**Apply what you read**
a - Quote the passage from the email about Linux that opens with the words containing "The Internet was" and closes with "choice for SERVERS.".
b - Extend the email about Linux, picking up right after its final sentence.

On Fri, 25 Apr 1997, Stas Bekman wrote:

> I think I'm getting threated !!!

to put it in a mild tone, you were pretty agressive in your reply. I
commented the article myself to him, and I was pretty angry myself, but
what you did is considdered as a real flame for an Englishman I suppose...

Forwarding my contribution (no need to bomb the guy any further people,
I'm sure he got dozens of letters by now)

----------Forward-------------
From: ira@scso.com
Date: Fri, 25 Apr 1997 10:13:58 +0300 (IDT)
From: Ira Abramov <ira@scso.com>
To:   an77@dial.pipex.com
Subject: feedback on article from April 20th: Linux = Antichrist?


Dear Mr. Hewson,

The URL of your article was sent to me by a friend. I would like to
comment about a few small disturbing sentences.

The Internet was born more-or-less with the invention of TCP-IP. IP was in
turn born in Berkley, on their famous BSD Unix platform. I would hardly
call the Unix family an "old Computer Donkey" since it is still the
operating system of choice for many Intranets, and I believe for over 60%
of the servers on the Internet.

Repeat: the operating system choice for SERVERS.
I don't read the magazine in question, I have no idea what drove them to
give Linux away as a "fun app", because it isn't. Linux is a very strong
and stable Network operating system. Like Latin it's hard to learn but
will do everything for you if you need and more... It is definitely NOT
for the average home user, or even the average power user, not as a
desktop workstation anyway.

**Dataset content**
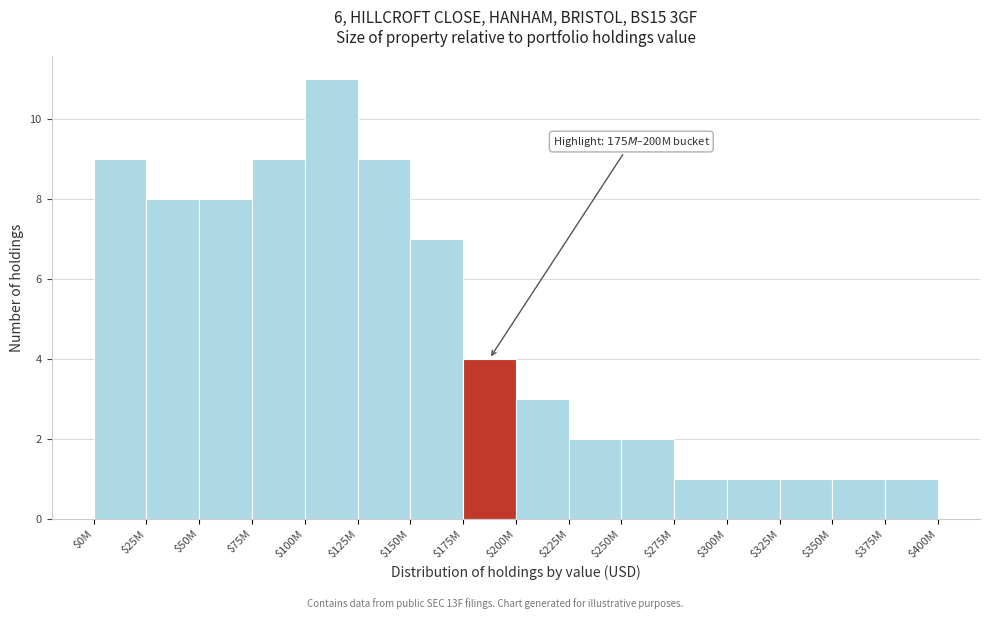

Reading left to right, transcribe all the data shown in this chart.

9	8	8	9	11	9	7	4	3	2	2	1	1	1	1	1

**Answer set**
a -
The Internet was born more-or-less with the invention of TCP-IP. IP was in
turn born in Berkley, on their famous BSD Unix platform. I would hardly
call the Unix family an "old Computer Donkey" since it is still the
operating system of choice for many Intranets, and I believe for over 60%
of the servers on the Internet.

Repeat: the operating system choice for SERVERS.

b -
As for achieving things "the long way around", liking it and hating
Microsoft for it, I'm sorry to put it this way, but "you got it all
wrong". Microsoft is a company with good ideas, AMAZING marketing people
but a lot of problems with bug fixing, security bugs included. Unix came
before it with smarter file systems and smarter memory management, yet
Microsoft did not use the 25 YO knowledge of the UNIX experts and built
their own systems. Resault: win95 has to be rebooted once a day on a
heavily worked machine like mine to free the buffers, NT servers have to
be rebooted once a month because the memory gets fragmented. comparing to
Netware or Unix servers of any kind (Linux included) that I have installed
or managed along the years, which could reach 10-18 months (!) between
reboots, and even those were mainly for hardware upgrades and not system
failures.
As for doing things the long way around, That conclusion can't be more
wrong. Unix systems come with many tools DOS systems dream of! For text
manipulating, task manipulating and amazingly powerfull yet elegant
commandline options, this has always been the operating system of my
choice. I agree though that for Multimedia and as a GUI, I still use win95
too.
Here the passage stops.